By Darren Waters
BBC News Online in Los Angeles
Video game giants Sony and Nintendo unveiled their rival handheld games consoles on Tuesday at E3.
Nintendo claims its dual screen device will change gaming
Sony lifted the lid on its Portable Sony PlayStation (PSP), a games console which will also play music and video.
At a separate press conference Nintendo demonstrated its Dual Screen (DS) device, which it promised would "change the games industry".
The mobile games market could be the next battleground with more than 100 million users expected by 2006.
The two firms aim to dominate this next generation of mobile entertainment.
Nintendo is the market leader in mobile gaming and has sold more than 190 million Game Boys world-wide.
It fired a warning to Sony that it would not give up its position without a fight and said the firm would have a difficult time overtaking a market already dominated by its Game Boy Advance console.
"By the time the PSP gets onto the ballot, more than 25 million people will have voted for Game Boy Advance," said Nintendo America's George Harrison, using an electoral metaphor.
Reggie Fils-Aime, Nintendo America's executive vice president of sales and marketing, said the Dual Screen device would not only change Nintendo, it would change the games industry.

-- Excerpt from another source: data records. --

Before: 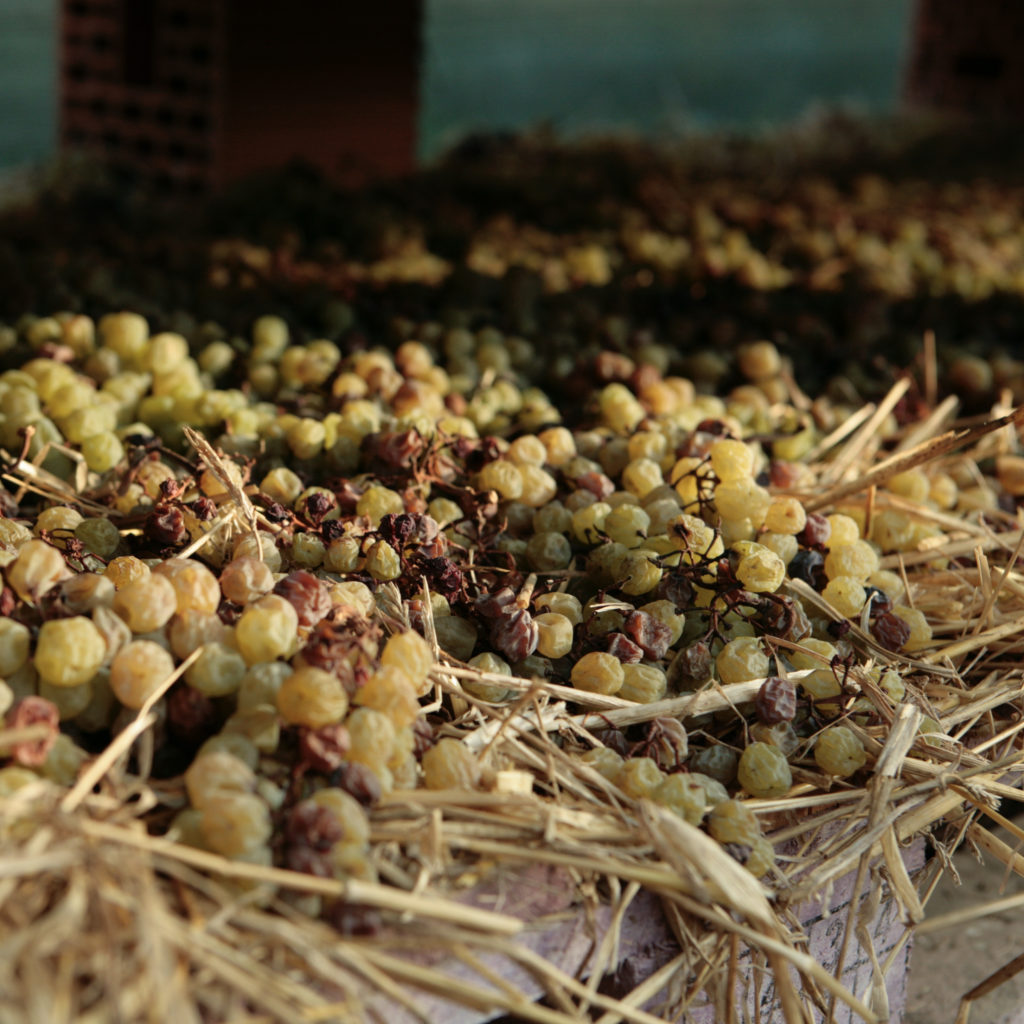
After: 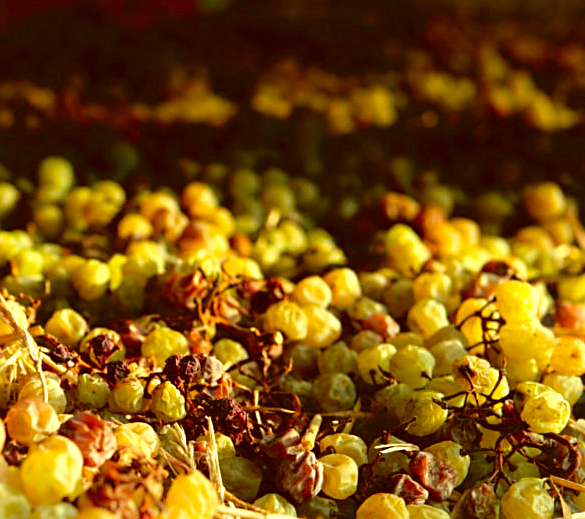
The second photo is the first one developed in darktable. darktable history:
exposure: black level correction 0, exposure 0.704 EV, compensate highlight preservation false
crop: left 21.019%, top 15.546%, right 21.785%, bottom 33.733%
shadows and highlights: shadows -20.76, highlights 98.89, highlights color adjustment 89.6%, soften with gaussian
color correction: highlights a* -5.52, highlights b* 9.8, shadows a* 9.39, shadows b* 24.9
sharpen: on, module defaults
velvia: on, module defaults
color balance rgb: perceptual saturation grading › global saturation 31.282%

"It represents a brand new way for gamers to relate to their games and to each other," he said.
Entertainment on the go
The device has a touch screen which can be controlled via a finger or a stylus and will also feature a microphone for potential voice recognition.
Mr Fils-Aime said the second screen offered games developers new opportunities for their imaginations and talents.

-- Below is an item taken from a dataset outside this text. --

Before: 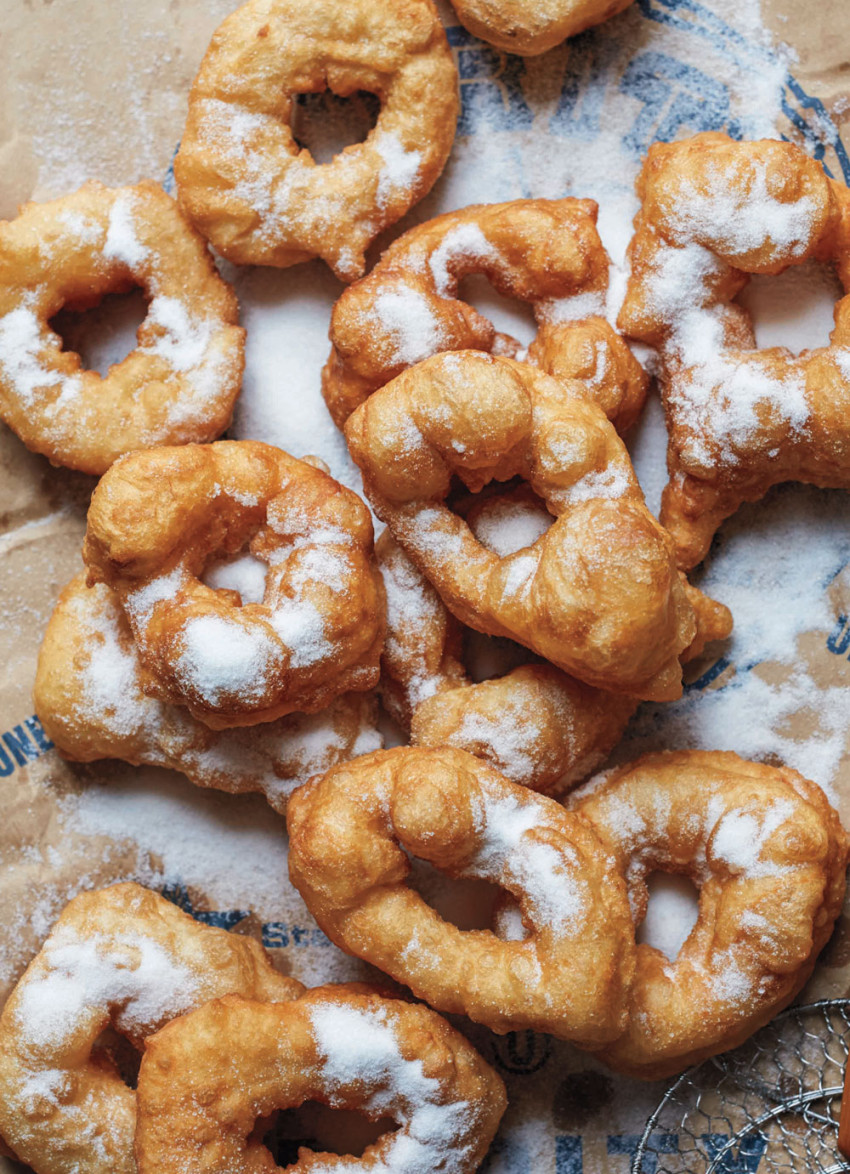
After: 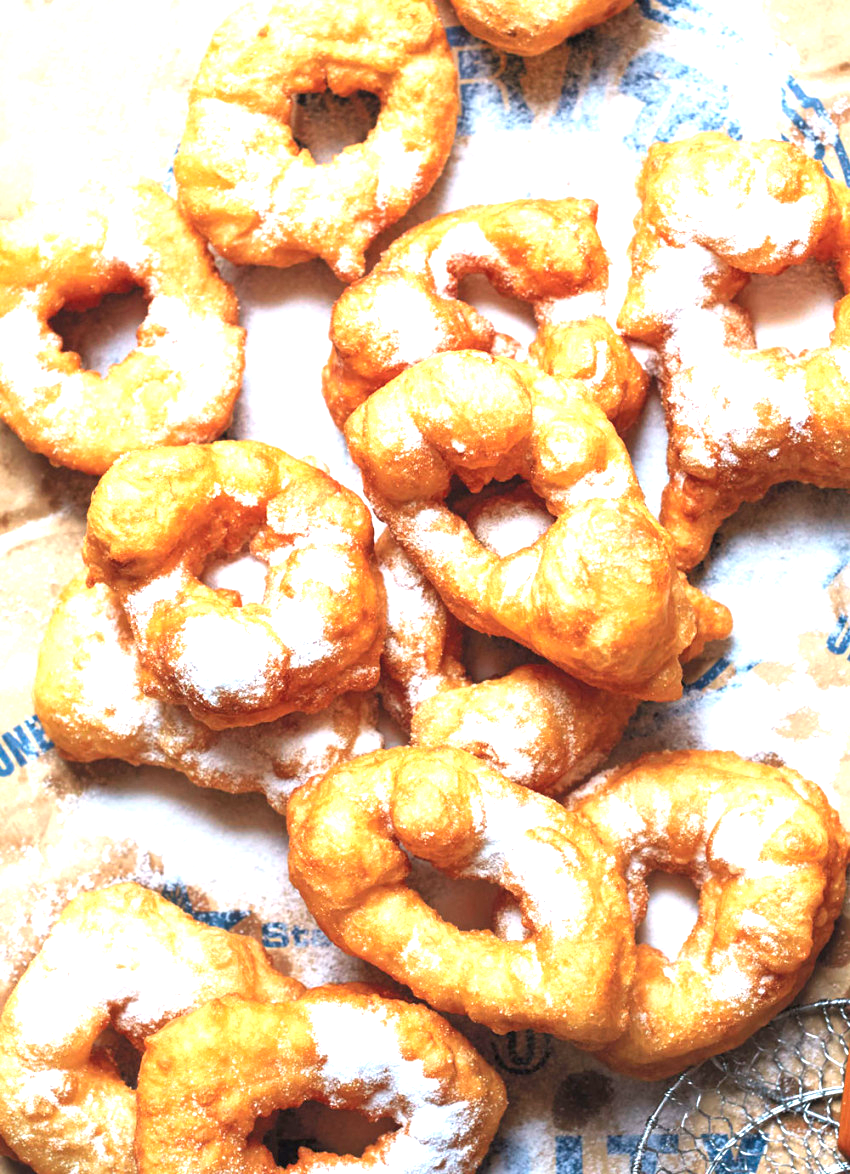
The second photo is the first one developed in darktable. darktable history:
exposure: black level correction 0, exposure 1.458 EV, compensate highlight preservation false
color correction: highlights b* 0.021, saturation 1.14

Up to 16 Nintendo DS users can play with and against each other, connected wirelessly.
Sony billed its new hand-held console as a device for "entertainment on the go".

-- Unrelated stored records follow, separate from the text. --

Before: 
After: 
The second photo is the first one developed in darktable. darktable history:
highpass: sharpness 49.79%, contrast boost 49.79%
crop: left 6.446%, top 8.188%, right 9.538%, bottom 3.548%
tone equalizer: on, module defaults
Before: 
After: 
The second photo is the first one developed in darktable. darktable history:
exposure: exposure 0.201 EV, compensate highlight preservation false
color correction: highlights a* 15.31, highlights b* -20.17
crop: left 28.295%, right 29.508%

E3 exhibition provides a showcase for the games industry
"It will offer high quality music, movies, games on one central device," said Kaz Hirai, chief executive of Sony Computer Entertainment America.
The PSP will also have wireless connections and will use a new disc based system for games, movies and music, the Universal Media Disc.
Both companies are targeting the core demographic for game players - the 18 to 34-year-olds.
"We know they buy more games with more disposable income," said Mr Hirai, who said almost 100 developers were planning titles on the new machine.
He added: "PSP will enter an already crowded space, but one with much growth opportunities.
"PSP is a new format and a new business for us. It is a totally new play experience."
Mobile gaming is a growing industry - Nokia has launched a hand-held device and there are new mobile consoles such as the Gizmondo expected in the coming 12 months.
The PSP and Nintendo DS are expected to be released in Japan at the end of the year. Neither company gave any indication of price.
Nintendo DS due to be in the shops in US and Japan by end 2004
Nintendo said it was also planning to release the DS in the USA at the end of 2004.
Sony also used its press conference to announce a cut in the cost of its PlayStation 2 console in the US to $149.
"We are concentrating our efforts on the casual gamer," said Mr Hirai.